====== Supplied material

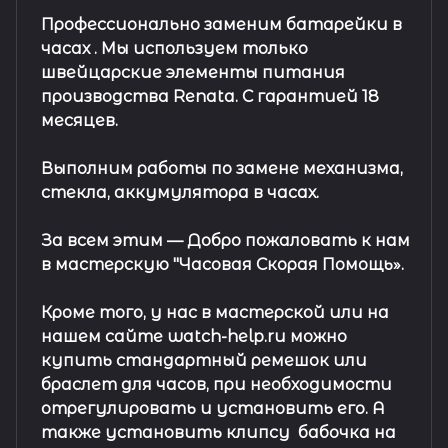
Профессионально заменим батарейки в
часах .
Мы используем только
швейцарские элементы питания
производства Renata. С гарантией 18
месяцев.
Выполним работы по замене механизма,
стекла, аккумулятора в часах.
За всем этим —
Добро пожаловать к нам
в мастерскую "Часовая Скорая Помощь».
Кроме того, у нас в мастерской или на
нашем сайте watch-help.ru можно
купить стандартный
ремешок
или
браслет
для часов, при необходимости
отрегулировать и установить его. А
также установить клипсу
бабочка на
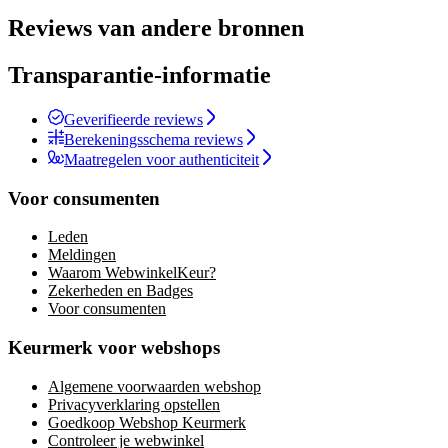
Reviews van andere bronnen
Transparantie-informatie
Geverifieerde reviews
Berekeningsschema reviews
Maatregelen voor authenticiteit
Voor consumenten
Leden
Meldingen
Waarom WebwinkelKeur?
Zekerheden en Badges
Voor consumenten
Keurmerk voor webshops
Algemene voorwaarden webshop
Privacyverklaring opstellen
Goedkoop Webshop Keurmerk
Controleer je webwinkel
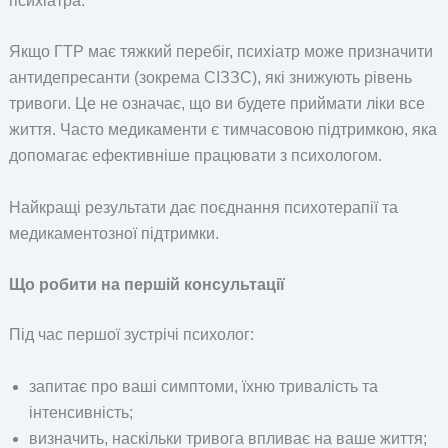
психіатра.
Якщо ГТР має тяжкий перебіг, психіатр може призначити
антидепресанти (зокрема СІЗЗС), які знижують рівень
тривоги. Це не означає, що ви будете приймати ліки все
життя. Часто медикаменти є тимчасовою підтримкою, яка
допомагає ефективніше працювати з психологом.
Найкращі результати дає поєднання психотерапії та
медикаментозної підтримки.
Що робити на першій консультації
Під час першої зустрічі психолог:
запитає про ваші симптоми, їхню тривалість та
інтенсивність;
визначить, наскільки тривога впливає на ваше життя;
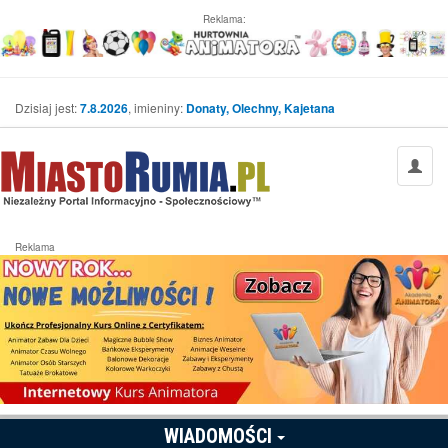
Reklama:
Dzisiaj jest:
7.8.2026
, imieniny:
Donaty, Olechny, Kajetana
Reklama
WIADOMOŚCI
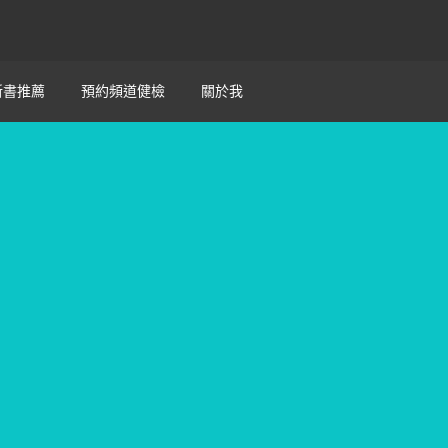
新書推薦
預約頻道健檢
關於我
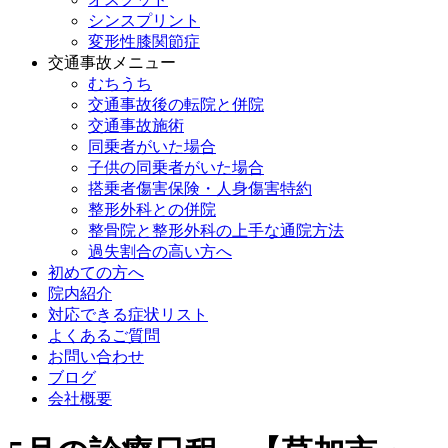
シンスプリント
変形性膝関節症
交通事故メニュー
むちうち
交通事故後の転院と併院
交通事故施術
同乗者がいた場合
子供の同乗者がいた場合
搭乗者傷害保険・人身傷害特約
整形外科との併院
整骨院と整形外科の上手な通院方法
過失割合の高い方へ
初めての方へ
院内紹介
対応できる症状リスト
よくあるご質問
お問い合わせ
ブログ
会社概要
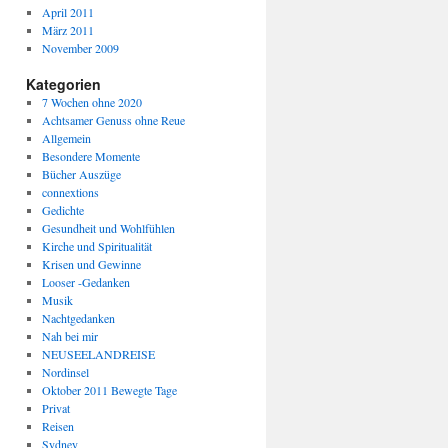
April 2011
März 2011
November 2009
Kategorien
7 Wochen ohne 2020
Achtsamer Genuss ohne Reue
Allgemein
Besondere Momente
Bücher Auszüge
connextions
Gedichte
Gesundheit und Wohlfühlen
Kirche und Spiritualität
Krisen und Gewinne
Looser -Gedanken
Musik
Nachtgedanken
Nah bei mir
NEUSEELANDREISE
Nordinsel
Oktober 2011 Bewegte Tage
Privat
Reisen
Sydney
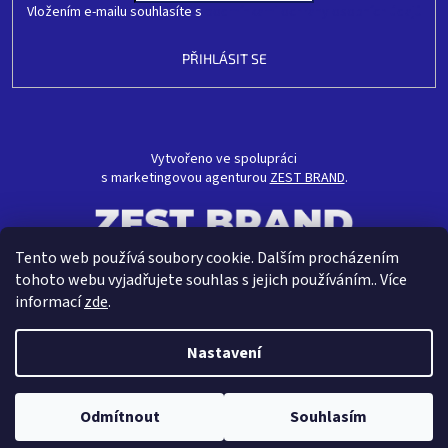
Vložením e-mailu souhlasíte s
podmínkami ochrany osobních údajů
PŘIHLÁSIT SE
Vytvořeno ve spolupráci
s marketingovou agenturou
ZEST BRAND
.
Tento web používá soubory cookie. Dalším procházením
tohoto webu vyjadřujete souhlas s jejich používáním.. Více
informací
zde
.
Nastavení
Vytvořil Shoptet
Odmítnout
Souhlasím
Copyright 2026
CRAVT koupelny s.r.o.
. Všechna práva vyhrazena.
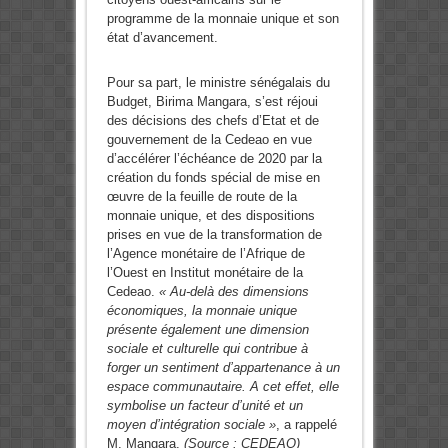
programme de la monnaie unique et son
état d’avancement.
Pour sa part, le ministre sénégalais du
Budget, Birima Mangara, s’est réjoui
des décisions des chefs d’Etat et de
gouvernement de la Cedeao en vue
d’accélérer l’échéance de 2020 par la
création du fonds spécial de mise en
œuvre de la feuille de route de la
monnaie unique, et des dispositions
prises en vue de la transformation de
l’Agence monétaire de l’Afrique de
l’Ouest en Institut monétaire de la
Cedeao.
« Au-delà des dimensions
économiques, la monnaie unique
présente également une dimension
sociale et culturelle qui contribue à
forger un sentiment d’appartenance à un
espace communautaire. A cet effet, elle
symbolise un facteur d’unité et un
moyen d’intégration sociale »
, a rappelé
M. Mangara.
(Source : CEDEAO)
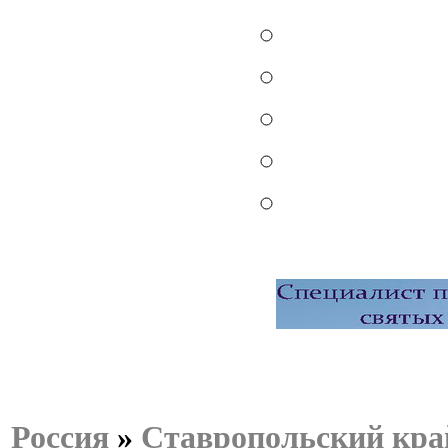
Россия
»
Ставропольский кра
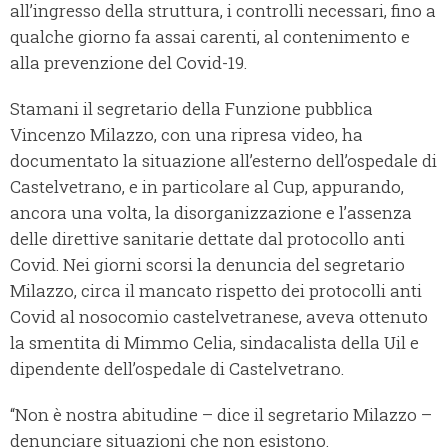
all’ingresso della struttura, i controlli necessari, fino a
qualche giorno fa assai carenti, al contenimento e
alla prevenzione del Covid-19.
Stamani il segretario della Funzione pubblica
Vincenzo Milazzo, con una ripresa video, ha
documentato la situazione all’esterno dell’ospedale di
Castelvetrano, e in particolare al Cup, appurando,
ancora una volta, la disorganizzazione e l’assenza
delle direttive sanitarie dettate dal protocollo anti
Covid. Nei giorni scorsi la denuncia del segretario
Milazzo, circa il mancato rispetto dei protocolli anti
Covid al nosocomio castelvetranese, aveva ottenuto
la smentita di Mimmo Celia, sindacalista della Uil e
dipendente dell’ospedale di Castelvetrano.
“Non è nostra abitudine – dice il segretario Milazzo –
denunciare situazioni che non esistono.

============

● Aim of the task
Output every line above exactly as it stands, and drop any picture.

● Solution to the problem
Профессионально заменим батарейки в
часах .
Мы используем только
швейцарские элементы питания
производства Renata. С гарантией 18
месяцев.
Выполним работы по замене механизма,
стекла, аккумулятора в часах.
За всем этим —
Добро пожаловать к нам
в мастерскую "Часовая Скорая Помощь».
Кроме того, у нас в мастерской или на
нашем сайте watch-help.ru можно
купить стандартный
ремешок
или
браслет
для часов, при необходимости
отрегулировать и установить его. А
также установить клипсу
бабочка на
Reviews van andere bronnen
Transparantie-informatie
Geverifieerde reviews
Berekeningsschema reviews
Maatregelen voor authenticiteit
Voor consumenten
Leden
Meldingen
Waarom WebwinkelKeur?
Zekerheden en Badges
Voor consumenten
Keurmerk voor webshops
Algemene voorwaarden webshop
Privacyverklaring opstellen
Goedkoop Webshop Keurmerk
Controleer je webwinkel
психіатра.
Якщо ГТР має тяжкий перебіг, психіатр може призначити
антидепресанти (зокрема СІЗЗС), які знижують рівень
тривоги. Це не означає, що ви будете приймати ліки все
життя. Часто медикаменти є тимчасовою підтримкою, яка
допомагає ефективніше працювати з психологом.
Найкращі результати дає поєднання психотерапії та
медикаментозної підтримки.
Що робити на першій консультації
Під час першої зустрічі психолог:
запитає про ваші симптоми, їхню тривалість та
інтенсивність;
визначить, наскільки тривога впливає на ваше життя;
Reklama:
Dzisiaj jest:
7.8.2026
, imieniny:
Donaty, Olechny, Kajetana
Reklama
WIADOMOŚCI
新書推薦
預約頻道健檢
關於我
シンスプリント
変形性膝関節症
交通事故メニュー
むちうち
交通事故後の転院と併院
交通事故施術
同乗者がいた場合
子供の同乗者がいた場合
搭乗者傷害保険・人身傷害特約
整形外科との併院
整骨院と整形外科の上手な通院方法
過失割合の高い方へ
初めての方へ
院内紹介
対応できる症状リスト
よくあるご質問
お問い合わせ
ブログ
会社概要
April 2011
März 2011
November 2009
Kategorien
7 Wochen ohne 2020
Achtsamer Genuss ohne Reue
Allgemein
Besondere Momente
Bücher Auszüge
connextions
Gedichte
Gesundheit und Wohlfühlen
Kirche und Spiritualität
Krisen und Gewinne
Looser -Gedanken
Musik
Nachtgedanken
Nah bei mir
NEUSEELANDREISE
Nordinsel
Oktober 2011 Bewegte Tage
Privat
Reisen
Sydney
Vložením e-mailu souhlasíte s
podmínkami ochrany osobních údajů
PŘIHLÁSIT SE
Vytvořeno ve spolupráci
s marketingovou agenturou
ZEST BRAND
.
Tento web používá soubory cookie. Dalším procházením
tohoto webu vyjadřujete souhlas s jejich používáním.. Více
informací
zde
.
Nastavení
Vytvořil Shoptet
Odmítnout
Souhlasím
Copyright 2026
CRAVT koupelny s.r.o.
. Všechna práva vyhrazena.
programme de la monnaie unique et son
état d’avancement.
Pour sa part, le ministre sénégalais du
Budget, Birima Mangara, s’est réjoui
des décisions des chefs d’Etat et de
gouvernement de la Cedeao en vue
d’accélérer l’échéance de 2020 par la
création du fonds spécial de mise en
œuvre de la feuille de route de la
monnaie unique, et des dispositions
prises en vue de la transformation de
l’Agence monétaire de l’Afrique de
l’Ouest en Institut monétaire de la
Cedeao.
« Au-delà des dimensions
économiques, la monnaie unique
présente également une dimension
sociale et culturelle qui contribue à
forger un sentiment d’appartenance à un
espace communautaire. A cet effet, elle
symbolise un facteur d’unité et un
moyen d’intégration sociale »
, a rappelé
M. Mangara.
(Source : CEDEAO)
Россия
»
Ставропольский кра
all’ingresso della struttura, i controlli necessari, fino a
qualche giorno fa assai carenti, al contenimento e
alla prevenzione del Covid-19.
Stamani il segretario della Funzione pubblica
Vincenzo Milazzo, con una ripresa video, ha
documentato la situazione all’esterno dell’ospedale di
Castelvetrano, e in particolare al Cup, appurando,
ancora una volta, la disorganizzazione e l’assenza
delle direttive sanitarie dettate dal protocollo anti
Covid. Nei giorni scorsi la denuncia del segretario
Milazzo, circa il mancato rispetto dei protocolli anti
Covid al nosocomio castelvetranese, aveva ottenuto
la smentita di Mimmo Celia, sindacalista della Uil e
dipendente dell’ospedale di Castelvetrano.
“Non è nostra abitudine – dice il segretario Milazzo –
denunciare situazioni che non esistono.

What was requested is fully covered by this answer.